### Aim of the exercise:
Reproduce every line of the records below verbatim, omitting the pictures.

### Data shown:
☆ ☆ ☆ ☆

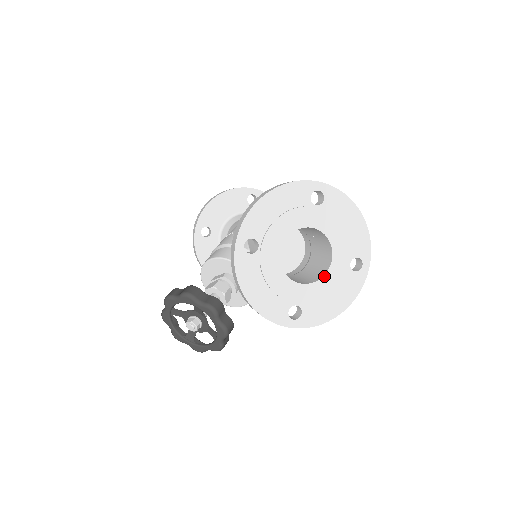
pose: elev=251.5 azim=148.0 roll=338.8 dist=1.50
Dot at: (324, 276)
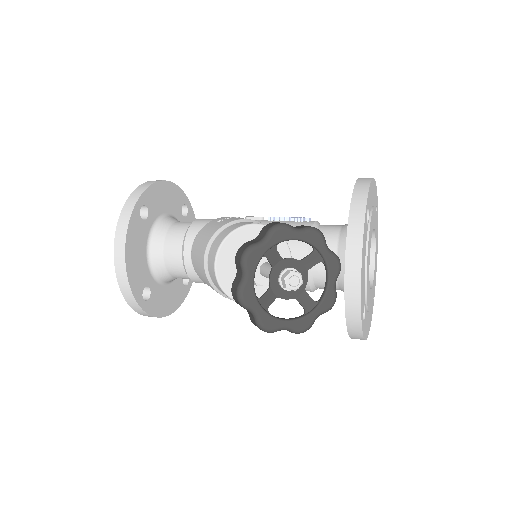
Dot at: (372, 289)
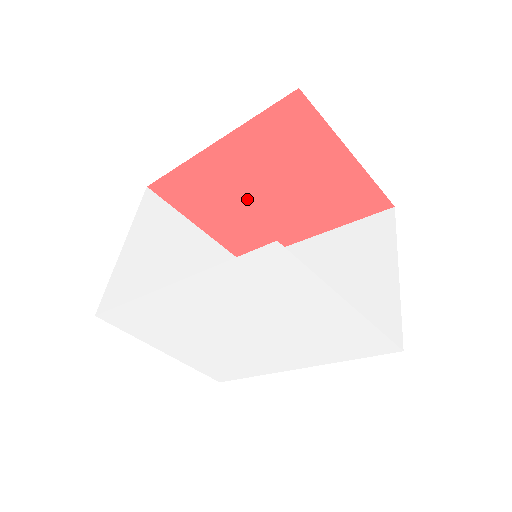
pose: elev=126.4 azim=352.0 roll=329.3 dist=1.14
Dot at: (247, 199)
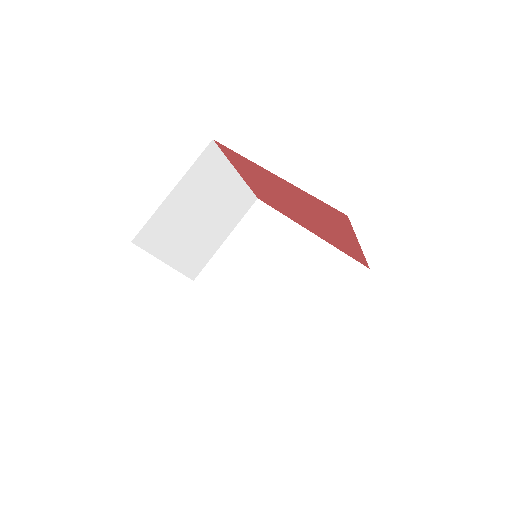
Dot at: (280, 196)
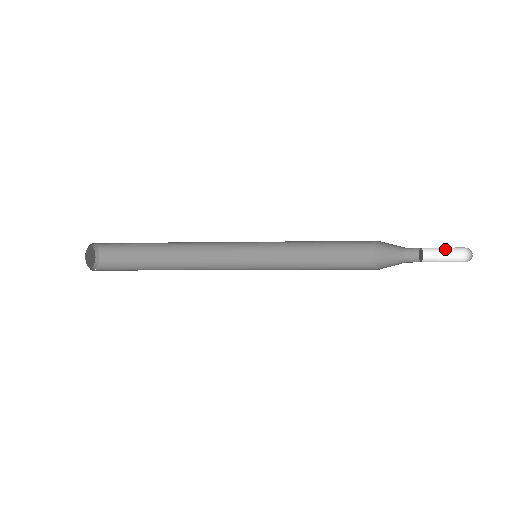
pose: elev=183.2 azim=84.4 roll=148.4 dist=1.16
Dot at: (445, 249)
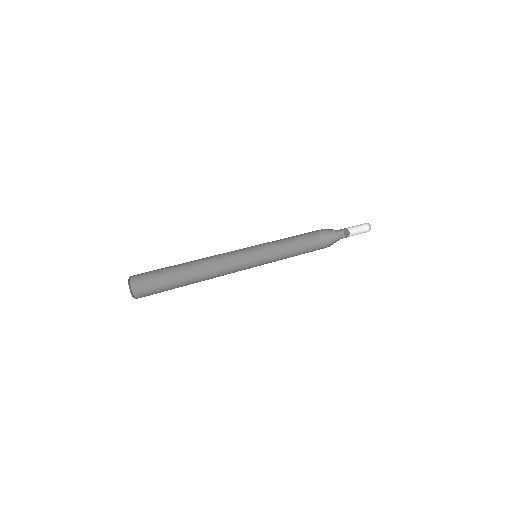
Dot at: (357, 225)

☆ ☆ ☆ ☆

### Correct answer:
pose: elev=251.5 azim=148.0 roll=338.8 dist=1.50
Dot at: (324, 276)
Dot at: (372, 289)
pose: elev=126.4 azim=352.0 roll=329.3 dist=1.14
Dot at: (247, 199)
Dot at: (280, 196)
pose: elev=183.2 azim=84.4 roll=148.4 dist=1.16
Dot at: (445, 249)
Dot at: (357, 225)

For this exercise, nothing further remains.